▶ _PROVIDED PASSAGE_

You turned off auto-tagging for your URLs in your Google Ads account

If auto-tagging is turned off, and you didn't manually tag the final URLs with campaign tracking variables, the traffic isn't marked as Google CPC (clicks that came through from Google Ads ads), but instead may be attributed to Google Organic (clicks from organic search results on Google.com). Ensure that your Google Ads account either has auto-tagging turned on or has campaign tracking variables appended to the end of every final URL.

Learn how to enable autotagging.


Make sure your Google Ads Import and Export Settings are correct

If you're sure the accounts are linked and you still don't see click or cost data, check that you have selected the option to import the data from the linked account to the view in question.

Learn how to edit your Google Ads Import and Export Settings.


Your site has a server side URL rewrite

Adding additional parameters to your URL may cause your rewrite rule to break. A small percentage of websites don't allow arbitrary parameters in the URL and as a result serve error pages when you include those parameters. We suggest that you ask your webmaster to allow arbitrary URL parameters.


Your landing page might redirect to a different page

Redirects in landing pages can keep the Analytics code from launching and properly identifying the traffic as having come from a paid search campaign. For example, if your ad leads to http://www.mydomain.com/index.html, but you've created a 301, 302, or JavaScript redirect from that URL to http://www.mydomain.com/page2.html, the campaign information that was originally appended to the landing page is lost when it redirects.

Learn how to track redirecting pages.


Make sure the landing page for your ads is being tracked

If the landing page for your ads isn't being tracked, your campaign information isn't passed to Analytics. Ensure that you're tracking all landing pages for your Google ads.


Users might have set their browser preferences in ways that prevent Analytics used on websites from collecting data

Users entering your website through Google Ads might have JavaScript or images turned off, or they might use other technologies to prevent Analytics from reporting about your website users (such as by installing the Analytics opt-out browser add-on). In some cases, Analytics might not be able to report these users, but they're reported through Google Ads.


Make sure your landing page is able to load the code properly

Clicks reported on Google Ads but not on Analytics may be the result of an obstruction between the Google Ads click event and the ability to load the tracking code on the landing page. If this is the case, ensure that your web hosting servers are functioning properly, the page is loading for all possible users and IPs, and the tracking code is installed correctly on your web pages.

▶ _WORK INSTRUCTIONS_
In the Google Ads tracking text, what may ad traffic be attributed to when auto-tagging is off and the final URLs weren't manually tagged? These rows are separate material, unrelated to the Google Ads tracking text.

▶ _Stored data_
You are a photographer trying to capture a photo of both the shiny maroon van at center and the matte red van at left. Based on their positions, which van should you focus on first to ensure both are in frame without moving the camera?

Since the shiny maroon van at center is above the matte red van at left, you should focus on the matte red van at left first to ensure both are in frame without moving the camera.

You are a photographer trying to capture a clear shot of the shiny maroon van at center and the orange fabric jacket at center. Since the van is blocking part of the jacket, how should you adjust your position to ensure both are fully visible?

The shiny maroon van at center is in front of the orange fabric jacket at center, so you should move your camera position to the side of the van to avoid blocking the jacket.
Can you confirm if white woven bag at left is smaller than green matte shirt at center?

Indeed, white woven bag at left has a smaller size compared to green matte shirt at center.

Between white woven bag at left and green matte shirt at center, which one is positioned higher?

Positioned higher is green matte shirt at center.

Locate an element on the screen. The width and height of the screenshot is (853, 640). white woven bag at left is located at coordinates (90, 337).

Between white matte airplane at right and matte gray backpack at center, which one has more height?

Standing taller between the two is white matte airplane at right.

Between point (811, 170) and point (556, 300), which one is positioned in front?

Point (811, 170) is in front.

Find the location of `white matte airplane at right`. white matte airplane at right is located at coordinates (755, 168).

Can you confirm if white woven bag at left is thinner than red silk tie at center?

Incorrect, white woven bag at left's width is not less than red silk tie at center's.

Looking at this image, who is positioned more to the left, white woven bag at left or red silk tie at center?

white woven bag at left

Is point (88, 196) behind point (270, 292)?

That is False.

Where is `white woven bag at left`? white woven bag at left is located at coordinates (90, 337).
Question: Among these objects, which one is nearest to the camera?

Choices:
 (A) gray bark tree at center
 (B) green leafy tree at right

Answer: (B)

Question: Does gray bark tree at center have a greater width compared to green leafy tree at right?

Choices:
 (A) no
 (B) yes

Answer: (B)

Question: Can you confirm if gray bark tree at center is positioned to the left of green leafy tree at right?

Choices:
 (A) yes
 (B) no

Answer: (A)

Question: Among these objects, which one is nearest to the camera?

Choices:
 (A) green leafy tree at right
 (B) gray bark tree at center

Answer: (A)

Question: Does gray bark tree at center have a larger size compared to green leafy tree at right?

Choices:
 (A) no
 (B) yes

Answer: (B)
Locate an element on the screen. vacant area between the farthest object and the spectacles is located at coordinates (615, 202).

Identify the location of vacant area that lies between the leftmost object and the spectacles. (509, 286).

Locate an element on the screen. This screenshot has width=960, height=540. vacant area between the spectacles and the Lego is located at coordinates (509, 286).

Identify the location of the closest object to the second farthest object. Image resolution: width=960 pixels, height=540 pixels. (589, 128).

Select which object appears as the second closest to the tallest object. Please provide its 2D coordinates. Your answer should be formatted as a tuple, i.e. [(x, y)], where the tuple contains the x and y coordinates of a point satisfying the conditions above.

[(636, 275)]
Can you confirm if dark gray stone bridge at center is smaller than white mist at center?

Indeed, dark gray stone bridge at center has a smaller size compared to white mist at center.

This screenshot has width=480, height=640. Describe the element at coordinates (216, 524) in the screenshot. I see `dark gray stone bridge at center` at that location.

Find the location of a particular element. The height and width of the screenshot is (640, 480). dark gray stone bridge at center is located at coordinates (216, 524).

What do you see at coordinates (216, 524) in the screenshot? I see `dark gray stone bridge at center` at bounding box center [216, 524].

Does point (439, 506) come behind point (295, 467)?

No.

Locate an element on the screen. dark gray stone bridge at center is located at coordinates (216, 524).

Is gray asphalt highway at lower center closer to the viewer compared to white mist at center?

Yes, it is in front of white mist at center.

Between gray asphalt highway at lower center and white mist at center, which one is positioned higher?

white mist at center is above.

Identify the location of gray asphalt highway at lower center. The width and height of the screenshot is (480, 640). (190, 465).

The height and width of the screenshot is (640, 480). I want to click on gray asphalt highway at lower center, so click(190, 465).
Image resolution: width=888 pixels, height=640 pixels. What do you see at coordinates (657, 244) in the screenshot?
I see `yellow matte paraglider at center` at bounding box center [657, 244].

▶ _SOLUTION TO THIS PROBLEM_
Google Organic, meaning clicks from organic search results on Google.com.